The exercise>
Answer these questions using the text on Pedro Barturen:
1. Which club did he play for from 1915 to 1922?
2. In which competition did the Basque Country team win a gold medal in 1915?
3. Which team defeated Arenas Club in the 1917 Copa del Rey final?

Document>
Pedro Barturen

Personal information
- Full name: Pedro Barturen Urigüen
- Date of birth: 1895
- Place of birth: Spain
- Date of death: Unknown
- Position(s): Midfielder

Senior career*
- Years: Team / Apps / (Gls)
- 1915–1922: Arenas Club

International career
- 1914–1915: Biscay / +2 / (1)
- 1915: Basque Country / +2 / (0)

Medal record
Basque Country
Prince of Asturias Cup
| Gold medal – first place | 1915 Prince of Asturias Cup | Team |

= Pedro Barturen =

Spanish footballer

Pedro Barturen Urigüen (1895 – Unknown), was a Spanish artist and footballer who played as a midfielder for Arenas Club.

==Club career==
Barturen played with Arenas Club for 7 years, playing a pivotal role in helping Arenas reach the Copa del Rey final on two occasions (1917 and 1919), losing the former to Madrid FC, but winning the latter after a 5–2 win over the powerful FC Barcelona. He also won three North Championships in 1916–17, 1918–19 and 1921–22.

Entries shown>
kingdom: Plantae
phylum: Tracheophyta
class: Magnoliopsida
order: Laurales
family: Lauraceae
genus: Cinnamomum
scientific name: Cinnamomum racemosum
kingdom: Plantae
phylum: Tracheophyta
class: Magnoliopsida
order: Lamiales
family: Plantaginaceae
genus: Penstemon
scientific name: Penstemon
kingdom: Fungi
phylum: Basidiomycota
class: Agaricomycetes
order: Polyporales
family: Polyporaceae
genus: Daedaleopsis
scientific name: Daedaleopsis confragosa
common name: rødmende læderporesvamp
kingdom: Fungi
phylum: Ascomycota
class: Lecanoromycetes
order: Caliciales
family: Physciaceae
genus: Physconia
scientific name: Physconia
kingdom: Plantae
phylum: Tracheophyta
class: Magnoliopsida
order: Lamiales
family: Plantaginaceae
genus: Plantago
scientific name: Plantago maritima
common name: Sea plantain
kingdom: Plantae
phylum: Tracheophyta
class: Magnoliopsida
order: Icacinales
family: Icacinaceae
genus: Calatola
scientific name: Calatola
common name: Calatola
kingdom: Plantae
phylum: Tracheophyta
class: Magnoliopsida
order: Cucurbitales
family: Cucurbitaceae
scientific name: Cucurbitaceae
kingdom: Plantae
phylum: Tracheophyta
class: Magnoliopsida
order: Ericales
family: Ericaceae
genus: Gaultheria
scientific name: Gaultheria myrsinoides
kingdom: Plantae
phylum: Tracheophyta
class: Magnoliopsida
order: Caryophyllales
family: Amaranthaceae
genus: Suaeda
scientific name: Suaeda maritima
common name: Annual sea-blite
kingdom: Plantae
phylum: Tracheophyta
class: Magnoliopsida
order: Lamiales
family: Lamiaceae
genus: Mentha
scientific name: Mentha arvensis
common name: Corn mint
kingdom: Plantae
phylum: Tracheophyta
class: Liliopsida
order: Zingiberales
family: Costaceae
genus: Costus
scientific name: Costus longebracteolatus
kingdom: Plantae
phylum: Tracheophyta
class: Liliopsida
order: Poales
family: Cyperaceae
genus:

Result for this task>
1. Arenas Club
2. The 1915 Prince of Asturias Cup
3. Madrid FC